Пролетая над лесами на западе Северной Америки, вы, скорее всего, заметите крупные участки деревьев с порыжевшими кронами или голыми ветвями. На первый взгляд они, может, и похожи на живописный осенний пейзаж, вот только на самом деле это натюрморт. Эти деревья – сосны. У них не должны рыжеть иголки. Это вечнозеленые растения – точнее, были бы таковыми, если бы не погибали в столь огромных количествах. А кто убийца? Сосновый лубоед Dendroctonus ponderosae – иссиня-черное насекомое размером с зернышко риса. Он проникает под кору дерева и создает там длинные коридоры, по пути откладывая в них яйца. Личинки, вылупившись из яиц, пробираются внутрь к лубяному слою, чтобы питаться его соком. Один жук – не проблема, но в одном дереве поселяются сразу тысячи. Отодрав кусок коры, вы увидите их творение – целый лабиринт тоннелей, проходящих по всему стволу. Лубоеды лишают дерево большей части питательных веществ, так что оно начинает погибать. А заодно и дерево рядом с ним. И все их соседи. Целые акры деревьев рыжеют и умирают[305].

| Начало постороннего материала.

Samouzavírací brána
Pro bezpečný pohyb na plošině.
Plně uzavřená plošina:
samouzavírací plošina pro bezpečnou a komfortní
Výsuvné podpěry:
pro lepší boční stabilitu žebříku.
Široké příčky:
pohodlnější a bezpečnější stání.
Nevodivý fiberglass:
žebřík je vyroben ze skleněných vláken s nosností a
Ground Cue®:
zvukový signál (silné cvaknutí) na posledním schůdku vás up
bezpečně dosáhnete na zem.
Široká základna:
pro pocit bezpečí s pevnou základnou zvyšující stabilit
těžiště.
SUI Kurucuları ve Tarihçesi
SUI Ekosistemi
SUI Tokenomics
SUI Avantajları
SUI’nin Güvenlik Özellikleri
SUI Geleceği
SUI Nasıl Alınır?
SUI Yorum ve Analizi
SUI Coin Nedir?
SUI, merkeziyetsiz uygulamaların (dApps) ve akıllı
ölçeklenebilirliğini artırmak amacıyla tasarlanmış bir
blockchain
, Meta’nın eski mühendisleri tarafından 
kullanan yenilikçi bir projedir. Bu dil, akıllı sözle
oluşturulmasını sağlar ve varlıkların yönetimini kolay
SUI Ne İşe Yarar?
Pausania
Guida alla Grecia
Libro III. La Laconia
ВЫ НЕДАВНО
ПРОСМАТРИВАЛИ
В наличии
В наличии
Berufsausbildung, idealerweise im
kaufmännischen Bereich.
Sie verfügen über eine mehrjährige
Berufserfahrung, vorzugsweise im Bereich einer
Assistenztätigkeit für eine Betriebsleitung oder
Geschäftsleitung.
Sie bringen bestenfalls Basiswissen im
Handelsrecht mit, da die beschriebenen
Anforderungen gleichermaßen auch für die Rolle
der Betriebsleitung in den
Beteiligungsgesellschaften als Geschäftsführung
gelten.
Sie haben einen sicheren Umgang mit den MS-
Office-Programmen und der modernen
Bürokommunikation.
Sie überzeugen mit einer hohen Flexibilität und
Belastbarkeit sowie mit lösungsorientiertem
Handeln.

Сообщники лубоеда еще меньше, чем он сам, – куда бы он ни направился, его сопровождают два вида грибов. Они для жука – пищевые добавки, как Buchnera для тлей. Сами жуки обитают прямо под корой, питательных веществ там немного. Грибы же врастают в ствол и добираются до недоступных жукам запасов азота и других необходимых для жизни веществ. Добравшись, они начинают перегонять вещества ближе к поверхности ствола – в пределы досягаемости личинок. «Эти жуки едят всякую ерунду, а грибы снабжают их питательными веществами», – объясняет энтомолог Диана Сикс, много лет изучающая лубоедов. Когда личинка жука наконец окукливается, грибы производят споры – прочные репродуктивные капсулы. Взрослая особь, вылупившись, укладывает споры в полости во рту, напоминающие чемоданы, и тащит их к следующей бедняге-сосне.